Mayor Bill de Blasio pledged that President-Elect Donald Trump’s proposal to implement the use of stop-and-frisk nationwide are not going to fly with him—noting the federal government can threaten deny New York City money, but can’t force it to change its policing methods.
On the campaign trail, Trump promised to restore law and order in the United States and called for stop-and-frisk to spread across the map. During the first presidential debate, then Republican nominee Donald Trump said the policy was successful in New York, even as his opponent Hillary Clinton and moderator Lester Holt pointed out that a federal judge ruled it unconstitutional in 2013.
De Blasio promised that, so long as he is mayor, the city would abide by Judge Shira Scheindlin’s decision.
“It’s really important for people to know: they can threaten to take away money but they cannot tell us how to police our streets and we are not going back to a broken policy of stop-and-frisk,” de Blasio told Hot 97 this morning. “That will never happen under my watch.”

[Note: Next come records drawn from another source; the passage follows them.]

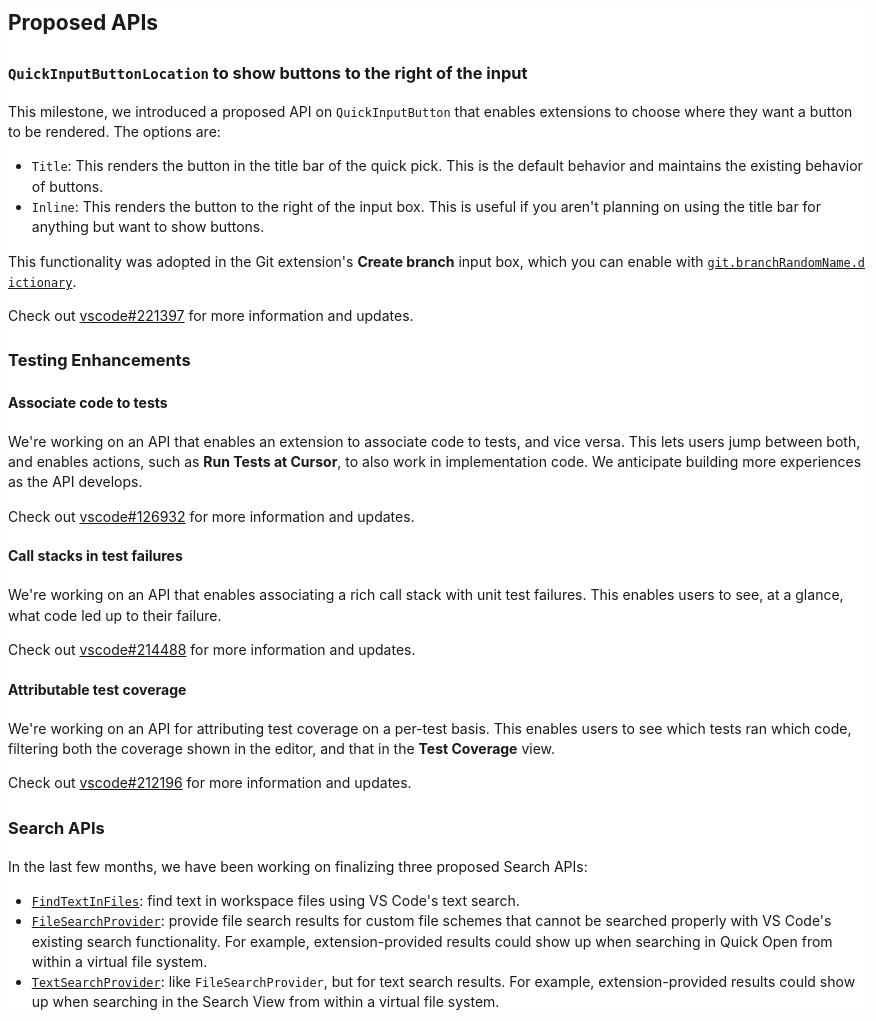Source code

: ## Proposed APIs

### `QuickInputButtonLocation` to show buttons to the right of the input

This milestone, we introduced a proposed API on `QuickInputButton` that enables extensions to choose where they want a button to be rendered. The options are:

* `Title`: This renders the button in the title bar of the quick pick. This is the default behavior and maintains the existing behavior of buttons.
* `Inline`: This renders the button to the right of the input box. This is useful if you aren't planning on using the title bar for anything but want to show buttons.

This functionality was adopted in the Git extension's **Create branch** input box, which you can enable with <a href="vscode://settings/git.branchRandomName.dictionary" codesetting="true">`git.branchRandomName.dictionary`</a>.

Check out [vscode#221397](https://github.com/microsoft/vscode/issues/221397) for more information and updates.

### Testing Enhancements

#### Associate code to tests

We're working on an API that enables an extension to associate code to tests, and vice versa. This lets users jump between both, and enables actions, such as **Run Tests at Cursor**, to also work in implementation code. We anticipate building more experiences as the API develops.

Check out [vscode#126932](https://github.com/microsoft/vscode/issues/126932#issuecomment-2243510427) for more information and updates.

#### Call stacks in test failures

We're working on an API that enables associating a rich call stack with unit test failures. This enables users to see, at a glance, what code led up to their failure.

Check out [vscode#214488](https://github.com/microsoft/vscode/issues/214488) for more information and updates.

#### Attributable test coverage

We're working on an API for attributing test coverage on a per-test basis. This enables users to see which tests ran which code, filtering both the coverage shown in the editor, and that in the **Test Coverage** view.

Check out [vscode#212196](https://github.com/microsoft/vscode/issues/212196) for more information and updates.

### Search APIs

In the last few months, we have been working on finalizing three proposed Search APIs:

* [`FindTextInFiles`](https://github.com/microsoft/vscode/issues/59924): find text in workspace files using VS Code's text search.
* [`FileSearchProvider`](https://github.com/microsoft/vscode/issues/73524): provide file search results for custom file schemes that cannot be searched properly with VS Code's existing search functionality. For example, extension-provided results could show up when searching in Quick Open from within a virtual file system.
* [`TextSearchProvider`](https://github.com/microsoft/vscode/issues/59921): like `FileSearchProvider`, but for text search results. For example, extension-provided results could show up when searching in the Search View from within a virtual file system.
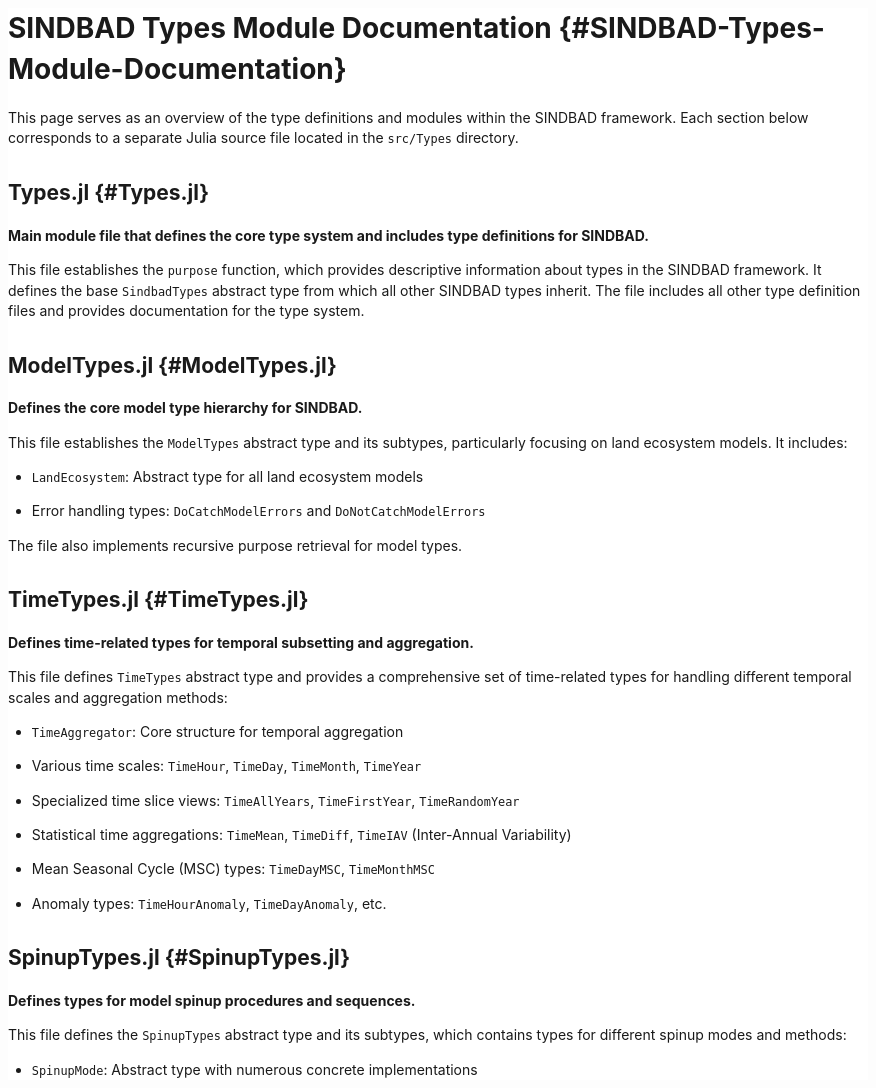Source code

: 
# SINDBAD Types Module Documentation {#SINDBAD-Types-Module-Documentation}

This page serves as an overview of the type definitions and modules within the SINDBAD framework. Each section below corresponds to a separate Julia source file located in the `src/Types` directory.

## Types.jl {#Types.jl}

**Main module file that defines the core type system and includes type definitions for SINDBAD.**

This file establishes the `purpose` function, which provides descriptive information about types in the SINDBAD framework. It defines the base `SindbadTypes` abstract type from which all other SINDBAD types inherit. The file includes all other type definition files and provides documentation for the type system.

## ModelTypes.jl {#ModelTypes.jl}

**Defines the core model type hierarchy for SINDBAD.**

This file establishes the `ModelTypes` abstract type and its subtypes, particularly focusing on land ecosystem models. It includes:
- `LandEcosystem`: Abstract type for all land ecosystem models
  
- Error handling types: `DoCatchModelErrors` and `DoNotCatchModelErrors`
  

The file also implements recursive purpose retrieval for model types.

## TimeTypes.jl {#TimeTypes.jl}

**Defines time-related types for temporal subsetting and aggregation.**

This file defines `TimeTypes` abstract type and provides a comprehensive set of time-related types for handling different temporal scales and aggregation methods:
- `TimeAggregator`: Core structure for temporal aggregation
  
- Various time scales: `TimeHour`, `TimeDay`, `TimeMonth`, `TimeYear`
  
- Specialized time slice views: `TimeAllYears`, `TimeFirstYear`, `TimeRandomYear`
  
- Statistical time aggregations: `TimeMean`, `TimeDiff`, `TimeIAV` (Inter-Annual Variability)
  
- Mean Seasonal Cycle (MSC) types: `TimeDayMSC`, `TimeMonthMSC`
  
- Anomaly types: `TimeHourAnomaly`, `TimeDayAnomaly`, etc.
  

## SpinupTypes.jl {#SpinupTypes.jl}

**Defines types for model spinup procedures and sequences.**

This file defines the `SpinupTypes` abstract type and its subtypes, which contains types for different spinup modes and methods:
- `SpinupMode`: Abstract type with numerous concrete implementations
  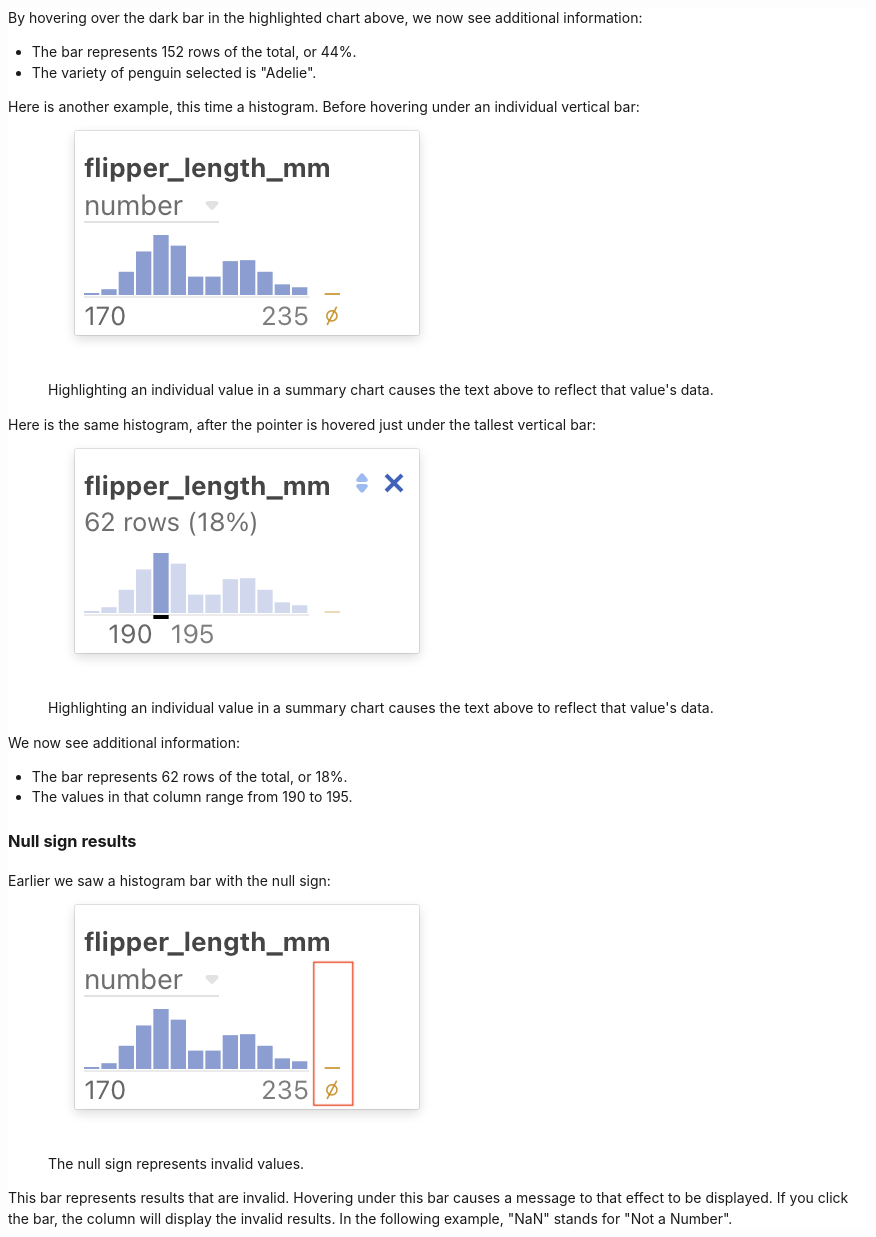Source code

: By hovering over the dark bar in the highlighted chart above, we now see additional information:
- The bar represents 152 rows of the total, or 44%.
- The variety of penguin selected is "Adelie".

Here is another example, this time a histogram. Before hovering under an individual vertical bar:

<figure>
  <img
    style="border-radius:2px;box-shadow:0 4px 12px rgba(0,0,0,0.15), 0 0 0 1px rgba(0, 0, 0, 0.1);margin-left:27px;margin-bottom:40px;max-width: ${width}"
    src="./assets/flipperLengthHistogramAll.png" alt="A zoomed in screenshot of the top of the flipper_length_mm column from the last screenshot. It shows a histogram in the summary statistics area."
  />
  <figcaption>Highlighting an individual value in a summary chart causes the text above to reflect that value's data.</figcaption>
</figure>

Here is the same histogram, after the pointer is hovered just under the tallest vertical bar:

<figure>
  <img
    style="border-radius:2px;box-shadow:0 4px 12px rgba(0,0,0,0.15), 0 0 0 1px rgba(0, 0, 0, 0.1);margin-left:27px;margin-bottom:40px;max-width: ${width}"
    src="./assets/flipperLengthHistogramOneBar.png" alt="A zoomed in screenshot of the top of the flipper_length_mm column with the largest column highlighted with the range of that column shown."
  />
  <figcaption>Highlighting an individual value in a summary chart causes the text above to reflect that value's data.</figcaption>
</figure>

We now see additional information:
- The bar represents 62 rows of the total, or 18%.
- The values in that column range from 190 to 195.

### Null sign results

Earlier we saw a histogram bar with the null sign:

<figure>
  <img
    style="border-radius:2px;box-shadow:0 4px 12px rgba(0,0,0,0.15), 0 0 0 1px rgba(0, 0, 0, 0.1);margin-left:27px;margin-bottom:40px;max-width: ${width}"
    src="./assets/nullSign.png" alt="A zoomed in screenshot of the top of the flipper_length_mm column with a vertical red rectangle outline around the null column at the far right of the histogram shown in the summary statistics area."
  />
  <figcaption>The null sign represents invalid values.</figcaption>
</figure>

This bar represents results that are invalid. Hovering under this bar causes a message to that effect to be displayed. If you click the bar, the column will display the invalid results. In the following example, "NaN" stands for "Not a Number".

As Public Advocate, de Blasio opposed the NYPD’s practice of stopping and searching individuals—particularly young men of color—without a warrant and often without pretext, a practice his predecessor Mayor Michael Bloomberg ardently defended. Bloomberg appealed Scheindlin’s ruling, but de Blasio dropped the suit after entering Gracie Mansion.
Police continue to employ stop-and-frisk in select situations, but the use of the tactic has dropped precipitously.
De Blasio asserted that targeting minority neighborhoods for pat-dowsn ultimately did not help increase safety in the city.
“It was not only morally wrong, it absolutely did not make us safer,” de Blasio said. “When we took away that policy, the city got safer three years running and the goal has to be to bring community together and you can’t do that when you have the unconstitutional use of stop-and-frisk creating a wedge.”
De Blasio and his two top cops, former NYPD Commissioner Bill Bratton and current Commissioner James O’Neill, have advanced a cooperative “neighborhood policing model” as an alternative to Bloomberg’s strategies.
The mayor also weighed in on the rise in hate speech and hate crimes since Election Day—the Southern Poverty Law Center says there have been 201 incidents of hateful harassment and intimidation since the election. many with direct references to the Trump campaign. He said the city will “bring the full force of NYPD to bear” to combat such behavior.
“There’s no question we have seen an uptick around the country in hate speech and hate crimes and we have to be very, very clear we won’t tolerate it,” de Blasio said. “In this city we don’t tolerate it.”
And he expressed disappointment over Trump’s appointment of Trump for President CEO Stephen Bannon as his chief strategist and senior counselor. Bannon was charged in a domestic violence case in 1996 and ran Breitbart, a news site he promoted as a platform for the “alt-right” movement, a loose-knit group associated with white nationalism and anti-Semitism.
“This means that an organization that’s been closely linked to white supremacists is going to have a representative in the White House,” de Blasio said.
In his wide-ranging interview with Hot 97, de Blasio admitted that he was shocked at first by the election results but that “it quickly turned to a sense of mission.” He also said that any effort by a Trump administration or a Trump-stacked Supreme Court to restrict access to abortion would “create an extraordinary upheaval” and that “we have to organize people to fight back.”
Disclosure: Donald Trump is the father-in-law of Jared Kushner, the publisher of Observer Media.